Now take a look at the results:

cat PMC2785382_llama3.2\:3b.txt

Homework exercise 1

Modify your script to cycle between 3-5 PMC IDs, generating separate output for each article.
Modify the script to run three different models on your set of PMC articles.
Check the results to see if there are any discrepancies, which of the models is more accurate for extracting methodological information.

Part 3 - Using Ollama local LLMs from R

Setup:

Ollama version 0.11.7.
R version 4.4
ollamar v1.2.2

module load R/4.4


library("ollamar")

# Check if Ollama is running
tryCatch({
  test_connection()
  cat("✓ Ollama is running!\n")
}, error = function(e) {
  stop("✗ Ollama is not running. Please start it with: ollama serve")
})

# List available models
available_models <- list_models()
print(available_models)

Basic usage.

# Simple generation
response <- generate(
  model = "llama3.2",
  prompt = "Explain lateral flow diagnostic tests in one sentence.",
  output = "text"  # Returns plain text
)

cat("Response:\n", response, "\n")

# With more control
response_detailed <- generate(
  model = "llama3.2",
  prompt = "Explain lateral flow diagnostic tests in one sentence.",
  temperature = 0.7,
  output = "df"  # Returns a dataframe with metadata
)

print(response_detailed$response)

Run a checklist on a text.

To set this up, create a checklist.txt file with nano. Use the text above Please carefully ... table format

nano checklist.txt

This checklist will be read into R.

checklist <- readLines("checklist.txt")
checklist <- paste(checklist,collapse="\n ")
checklist

Now get the article text.


article <- readLines("PMC2785382.txt")
article <- paste(article,collapse="\n ")
article

Compose the prompt using the article text and the checklist:

prompt <- paste("Here is a text:\n", article,"\nQuestion: ", checklist, "\nAnswer:")

Now run the checklist:

checklist_response <- generate(
  model = "llama3.2",
  prompt = prompt,
  temperature = 0.7,
  output = "df"  # Returns a dataframe with metadata
)

print(checklist_response$response)

Part 4 - Using proprietary LLMs from R

We’ll use the LLMR package (v0.6.3).

This part will be using a proprietary (OpenAI) model, so an API key is required. Save this in a file called openai.key in the working directory.

library(LLMR)

OPENAI_API_KEY <- readLines("openai.key")[1]

Now formulate the prompt.

checklist <- readLines("checklist.txt")
checklist <- paste(checklist,collapse="\n ")

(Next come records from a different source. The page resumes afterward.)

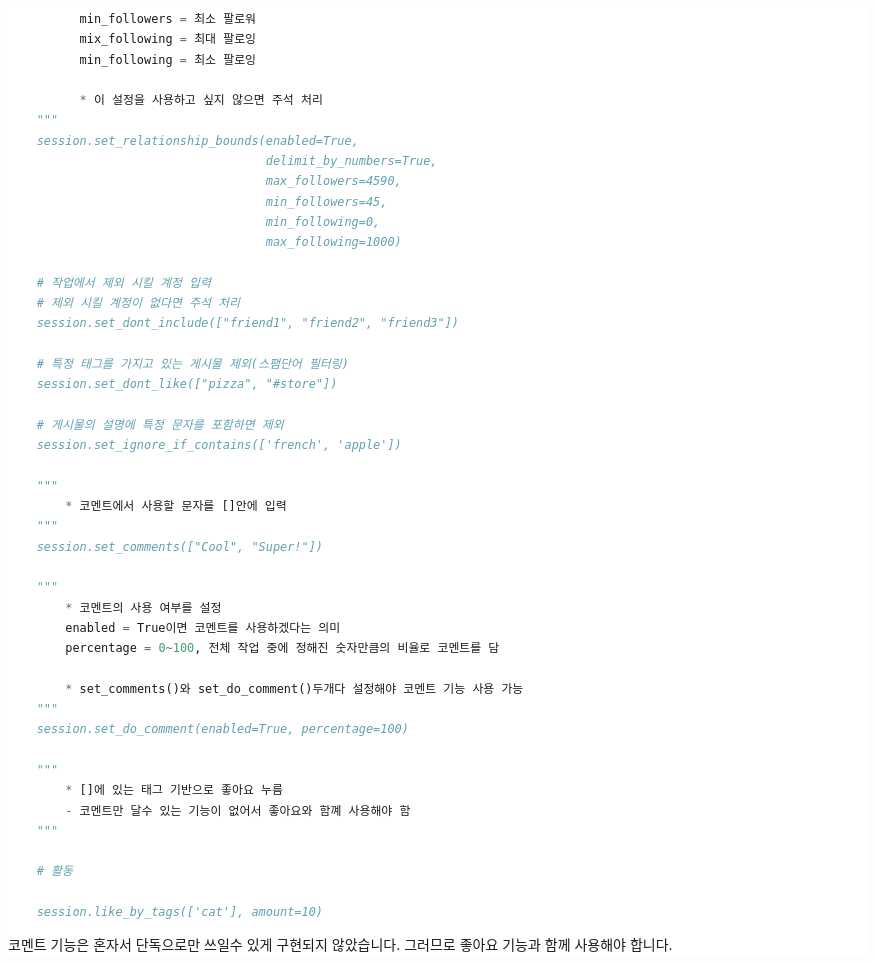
 ```python
          min_followers = 최소 팔로워
          mix_following = 최대 팔로잉
          min_following = 최소 팔로잉

          * 이 설정을 사용하고 싶지 않으면 주석 처리
    """
    session.set_relationship_bounds(enabled=True,
                                    delimit_by_numbers=True,
                                    max_followers=4590,
                                    min_followers=45,
                                    min_following=0,
                                    max_following=1000)

    # 작업에서 제외 시킬 계정 입력
    # 제외 시킬 계정이 없다면 주석 처리
    session.set_dont_include(["friend1", "friend2", "friend3"])

    # 특정 태그를 가지고 있는 게시물 제외(스팸단어 필터링)
    session.set_dont_like(["pizza", "#store"])

    # 게시물의 설명에 특정 문자를 포함하면 제외
    session.set_ignore_if_contains(['french', 'apple'])
    
    """
        * 코멘트에서 사용할 문자를 []안에 입력 
    """
    session.set_comments(["Cool", "Super!"])

    """
        * 코멘트의 사용 여부를 설정 
        enabled = True이면 코멘트를 사용하겠다는 의미
        percentage = 0~100, 전체 작업 중에 정해진 숫자만큼의 비율로 코멘트를 담

        * set_comments()와 set_do_comment()두개다 설정해야 코멘트 기능 사용 가능
    """
    session.set_do_comment(enabled=True, percentage=100)

    """
        * []에 있는 태그 기반으로 좋아요 누름
        - 코멘트만 달수 있는 기능이 없어서 좋아요와 함꼐 사용해야 함
    """

    # 활동
    
    session.like_by_tags(['cat'], amount=10)

```

코멘트 기능은 혼자서 단독으로만 쓰일수 있게 구현되지 않았습니다. 그러므로 좋아요 기능과 함께 사용해야 합니다.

article <- readLines("PMC2785382.txt")
article <- paste(article,collapse="\n ")

prompt <- paste("Here is a text:\n", article,"\nQuestion: ", checklist, "\nAnswer:")

Next, set up the configuration of the request including the type of model and the temperature.

openai_cfg <- llm_config(
  provider = "openai",
  model = "gpt-4.1-mini",
  api_key = OPENAI_API_KEY,
  temperature = .5,
  max_tokens = 2500
)

Now make the actual call.

response <- call_llm_robust(config = openai_cfg , prompt,
  verbose = TRUE, tries = 5,
  wait_seconds = 30, backoff_factor = 5)

$choices[[1]]$message$content

Parse the output.

chunk <- strsplit(gsub(" ","",response[1]),"\n")
parsed <- as.numeric(grepl("\\|Yes",unlist(chunk)))[3:9]

Homework exercise 2

Make you own checklist related to your own work.
Modify the script to run three different models on your set of PMC articles using Ollama and either OpenAI or Anthropic (LLMR works for both).
Check the results to see if there are any discrepancies, which of the models is more accur> extracting methodological information.